A MAN charged with brothel keeping and targeting building sites in an extortion racket must remain in custody, a High Court judge ruled yesterday.

Lord Chief Justice Sir Declan Morgan refused bail to 60-year-old Brian Gillan after describing his alleged offences as "insidious".

Gillan, of Lurgan Road in Glenavy, was arrested in April during a series of police raids across Co Antrim and Belfast.

He denies counts of keeping a brothel operated at Agincourt Avenue in the city, possessing criminal property and blackmail.

Police observations, photographs and witness statements allegedly link him to the extortion of construction sites from September 2017 until his arrest, the court heard.

Prosecution counsel claimed evidence shows him attending businesses in the Crumlin and Glenavy areas each Friday to make collections.

"Police investigations show these building sites are blackmailed to pay money under the guise of protection money," she contended.

"Failure to pay that money has resulted in some sites being damaged and property stolen."

Gillan, who is on disability benefits, had up to £1000 in cash on him when he was detained.

He also allegedly arranged the lease on the Belfast brothel said to have been run by Florin Ghita (32) and 23-year-old Christina-Teodora Musa - both Romanian nationals.

According to the prosecution he placed Romanian prostitutes in the property and collected £1,000 a month, from which he paid out half in rent.

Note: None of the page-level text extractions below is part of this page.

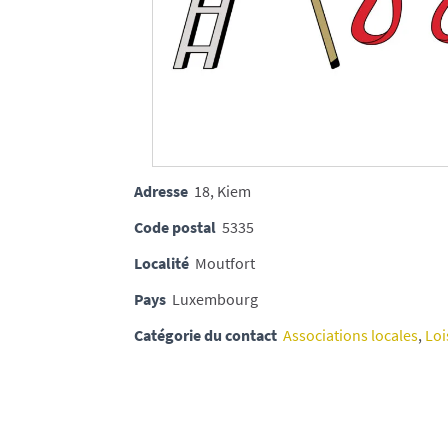
Adresse
18, Kiem
Code postal
5335
Localité
Moutfort
Pays
Luxembourg
Catégorie du contact
Associations locales
,
Loi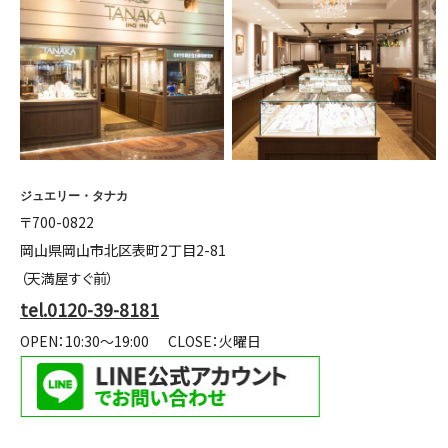
ジュエリー・タナカ
〒700-0822
岡山県岡山市北区表町2丁目2-81
（天満屋すぐ前）
tel.0120-39-8181
OPEN：10:30～19:00
CLOSE：火曜日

During police interviews Gillan denied knowing anything about sex work going on at the address.

Defence counsel Jonathan Browne said his client had been in a romantic relationship with Musa, holidaying with her in Romania and believing Ghita to be her cousin.

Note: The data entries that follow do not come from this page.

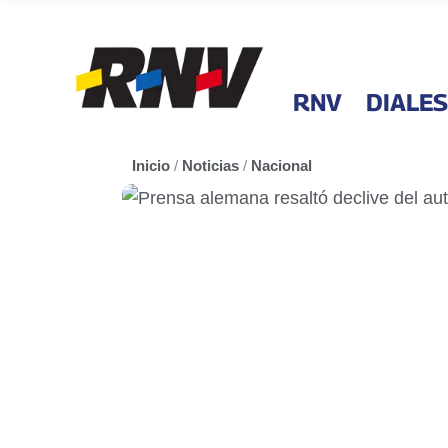
RNV
DIALES
Inicio
/
Noticias
/
Nacional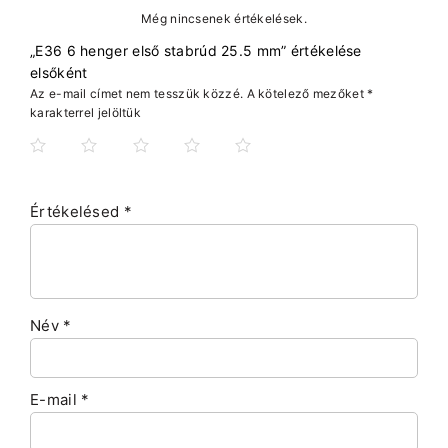
Még nincsenek értékelések.
„E36 6 henger első stabrúd 25.5 mm” értékelése
elsőként
Az e-mail címet nem tesszük közzé.
A kötelező mezőket
*
karakterrel jelöltük
Értékelésed
*
Név
*
E-mail
*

He argued that bail should be granted due to expected delays in the case, adding that Gillan's two co-accused have both been released.

But citing the risks of re-offending and interference with witnesses, Sir Declan denied the application.

He added: "Blackmail is an offence which is insidious, it's committed in conditions of absolute secrecy... and it has significant consequences so far as the community is concerned."